# Data supplied
════════════════
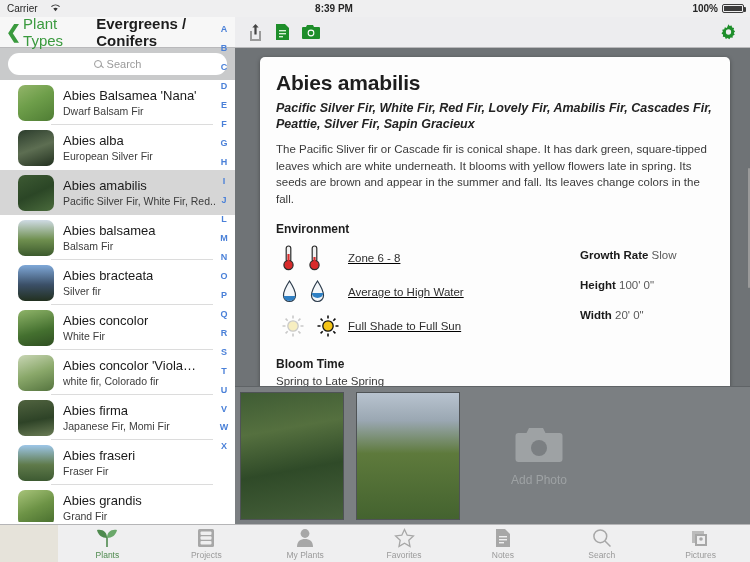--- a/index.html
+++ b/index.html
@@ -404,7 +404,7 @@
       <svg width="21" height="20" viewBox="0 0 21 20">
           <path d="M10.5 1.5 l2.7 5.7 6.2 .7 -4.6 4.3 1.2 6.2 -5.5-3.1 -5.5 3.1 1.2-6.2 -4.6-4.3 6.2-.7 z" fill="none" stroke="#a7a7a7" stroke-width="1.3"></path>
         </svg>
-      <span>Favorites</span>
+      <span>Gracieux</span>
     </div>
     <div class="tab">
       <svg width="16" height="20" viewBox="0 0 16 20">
════════════════
Every line that holds the word "width" should be copied from the records.

       <svg width="21" height="20" viewBox="0 0 21 20">
           <path d="M10.5 1.5 l2.7 5.7 6.2 .7 -4.6 4.3 1.2 6.2 -5.5-3.1 -5.5 3.1 1.2-6.2 -4.6-4.3 6.2-.7 z" fill="none" stroke="#a7a7a7" stroke-width="1.3"></path>
       <svg width="16" height="20" viewBox="0 0 16 20">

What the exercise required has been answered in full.